I will not be the first to suggest that landscape photography is a soothing tonic when life throws you setbacks. Yesterday I posted a video which touches on the importance of living your life with the mindset that whatever hard times get in your way, it is always important to remember the good. To reflect on what you have and the simple things in life that bring you joy. Bereavement of a loved one will play a part in most of our lives and we choose our own way on how to cope with it. My hike and landscape photography day in Eskdale in the The Lake District certainly eased my soul and reminded me how good life can be.
Its been a few weeks now since my Father passed away and I’ve been through several emotions such as shock, resentment, sadness and hope. I’m in no doubt there will be more but I need to accept and live my life and be thankful at the same time. I have always been a firm believer of the importance to escape. For me that comes with combining landscape photography with fell walking in the Lake District. The mountains, views and weather conditions take my creative mind on a short journey and today was no exception.
My plan was to climb Harter Fell in Eskdale from Jubilee bridge which sits at the bottom of the Western side Hardknott Pass. It was a Monday morning and the weekend had seen storm Dennis batter much of the United Kingdom. This was a week after storm Ciara had done exactly the same. There was still a blustery presence from where I started and I was set for another windy encounter which so often accompany me these days.
The higher I climbed towards Harter Fell, the heavier the wind became which came as no surprise. Every now and then I would stop to take in the views to the East where the light was backlighting the Coniston Fells. My face was being hit hard by the elements but everything was in control and life was still good. I continued to record these little moments of reflection and my travels up through the wonderful landscape that the Southern face of Harter Fell had to offer. The visibility quickly reduced and when I finally reached the trig point, clag had obscured any view and the backgrounds I had intended to shoot.
As I descended I was conscious that I had not taken a shot but all was not lost as I had made a mental note of a possible composition involving a cluster of fern trees in the near distance with a background of the Coniston fells backlit. I had spotted a lone tree which often tickle the strings of a landscape photographer. Further exploration was needed. To my disappointment the tree in question had seen better days and was looking more like the morning after rather than pre night out drinks time. Nothing worked and fell in line so I moved on. After several minutes, some wonderful rock patterns were emerging. May I still add, the wind was constantly attacking me.
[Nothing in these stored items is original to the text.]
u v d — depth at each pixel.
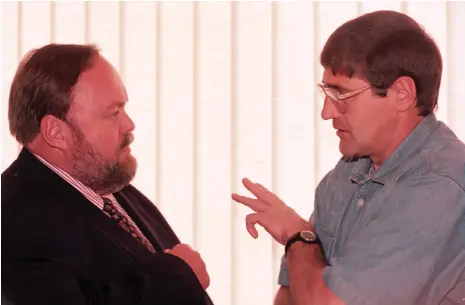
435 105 1.30
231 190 2.13
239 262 2.13
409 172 1.25
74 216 1.46
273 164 2.12
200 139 2.14
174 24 2.14
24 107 1.54
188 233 2.14
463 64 2.09
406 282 1.19
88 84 1.53
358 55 1.24
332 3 2.11
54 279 1.36
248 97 2.12
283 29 2.11
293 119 2.11
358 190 1.36
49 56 1.55
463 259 1.19
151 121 2.15
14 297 1.35
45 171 1.50
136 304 1.38
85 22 2.18
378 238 1.21
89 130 1.53
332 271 1.22
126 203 1.67
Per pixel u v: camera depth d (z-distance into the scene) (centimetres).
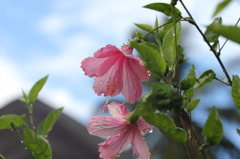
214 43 65
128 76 69
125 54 66
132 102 69
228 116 374
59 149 303
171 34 63
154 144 386
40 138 58
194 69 61
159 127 54
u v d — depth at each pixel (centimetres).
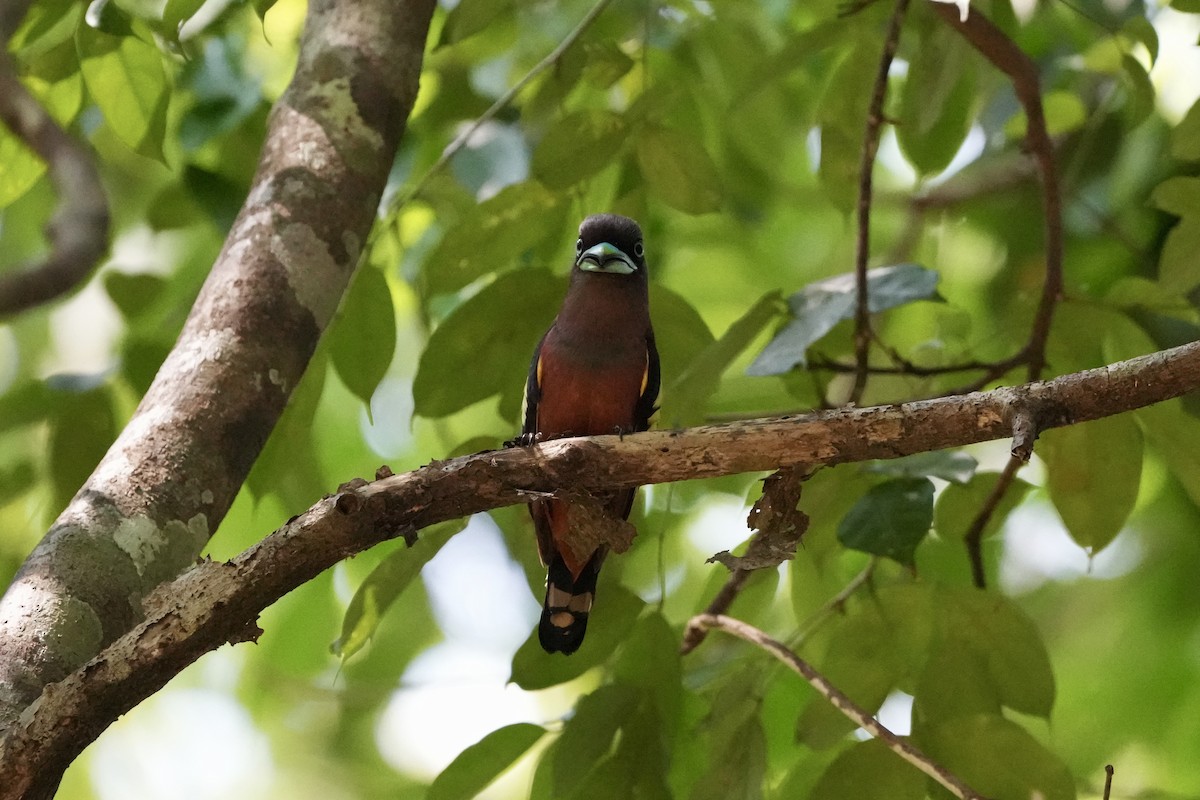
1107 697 1597
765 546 822
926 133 1254
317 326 891
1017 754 936
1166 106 1444
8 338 1655
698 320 1122
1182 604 1586
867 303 1037
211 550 1420
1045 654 991
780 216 1822
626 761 988
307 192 918
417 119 1445
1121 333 1122
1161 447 1049
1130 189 1470
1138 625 1611
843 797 940
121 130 1081
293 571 726
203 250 1468
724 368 998
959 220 1608
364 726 1772
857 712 917
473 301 1076
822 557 1091
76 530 757
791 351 988
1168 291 1051
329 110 954
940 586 1016
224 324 855
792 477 802
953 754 945
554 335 1059
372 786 1786
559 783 965
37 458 1221
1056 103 1470
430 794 981
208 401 824
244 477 830
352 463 1661
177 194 1364
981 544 1177
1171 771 1556
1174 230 1047
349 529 730
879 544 943
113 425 1134
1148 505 1542
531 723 996
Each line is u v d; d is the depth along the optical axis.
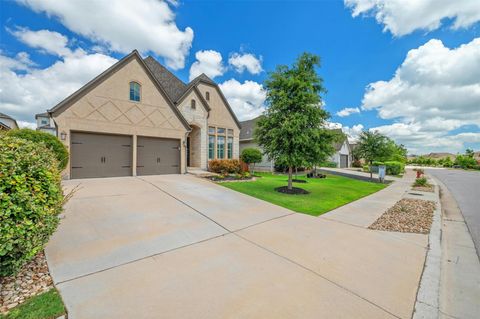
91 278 2.76
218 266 3.13
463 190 12.46
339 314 2.19
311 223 5.32
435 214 6.45
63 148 8.77
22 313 2.11
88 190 7.74
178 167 13.67
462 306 2.40
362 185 13.09
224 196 7.87
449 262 3.56
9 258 2.37
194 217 5.44
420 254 3.70
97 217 5.11
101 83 10.79
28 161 2.68
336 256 3.54
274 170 20.67
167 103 13.05
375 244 4.09
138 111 11.94
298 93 8.27
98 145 10.82
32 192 2.60
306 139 7.95
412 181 16.22
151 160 12.56
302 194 8.89
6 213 2.22
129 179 10.50
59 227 4.43
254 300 2.38
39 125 27.06
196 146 16.02
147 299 2.36
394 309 2.29
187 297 2.41
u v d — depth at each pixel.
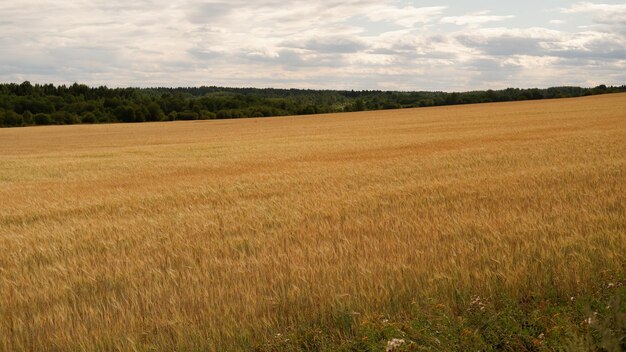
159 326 5.22
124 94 167.75
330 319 5.18
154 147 42.66
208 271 6.99
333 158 27.89
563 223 8.51
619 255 6.30
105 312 5.64
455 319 4.89
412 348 4.32
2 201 16.89
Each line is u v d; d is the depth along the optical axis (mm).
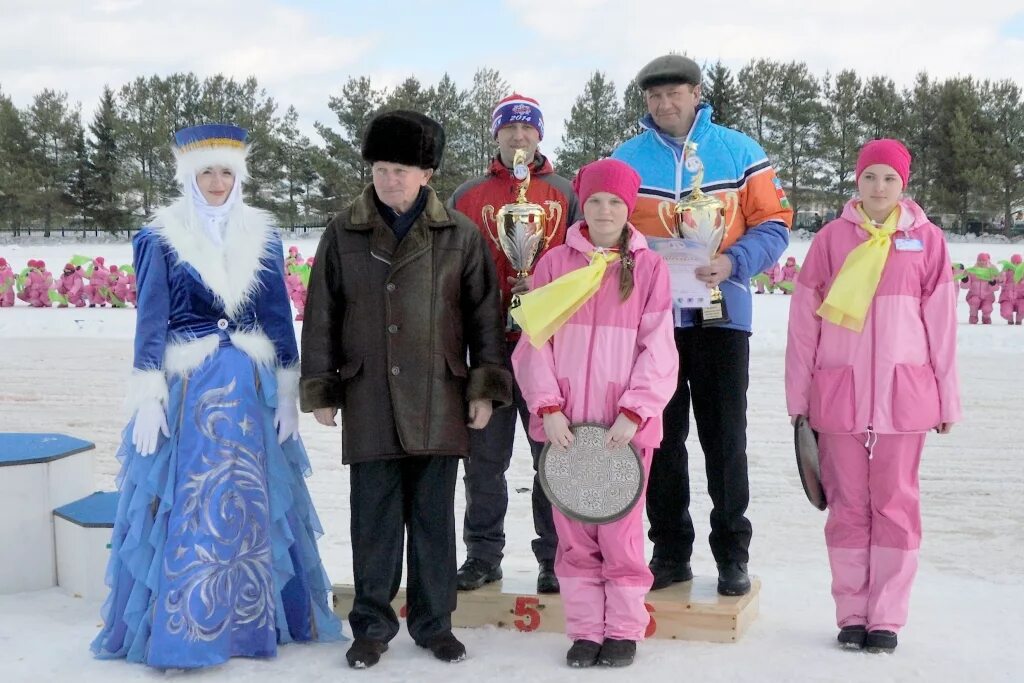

I was however nicely composed and shot this image below where I focused on the mid ground and processed with a split tone effect:
Dark, moody with a ray of light. Often it is said that your photography captures the emotion and state of mind you were in at the same time when the shutter release is pressed. I continued onto my next destination, Green Crag. Every so often I would stop, pause and lift my sight from the ground to take in my surroundings and enjoy the here and now moment. Mindfulness is such a strong tool and highly recommended.
The ground between Harter Fell and Green Crag was notoriously boggy and every footstep was like stepping on a sponge, making the walk difficult. The wind was still ferocious and unforgiving. I recall looking back at Harter Fell every so often as it’s conical shape revealed itself more, the further away I got. The rain momentarily swept across, hiding the fells head as I steadied myself for the final push up Green Crag.
At the summit I was met with some of the strongest winds I had witnessed, making both filming and finding a composition very difficult. I found some retreat however behind some crags and managed to capture a single handheld shot with my telephoto lens;
The last of the days light was fading and I has conscious I had a fairly strenuous walk back through the boggy path. As I was heading down from the summit of Green Crag, the sun appeared from behind me, revealing it’s beauty and casting it’s light on the numerous rocky crags of the surrounding landscape. This was one of those unplanned and frantic moments where luck needs to be on your side and provide me with some foreground interest. Harter Fell had revealed herself and was ablaze with some wonderful light. I knew it wasn’t going to last, it never does. This is what I managed;
The day was finally done. I made a start to my journey back home, donned with my head torch, choosing my footsteps wisely through the sponge field. Softly smiling to myself, I reflected on what fun I had and looking forward to the next adventure. Looking forward to whatever ignites your flame, induces the endorphins, raises a smile is so important in a life that throws you hurdles.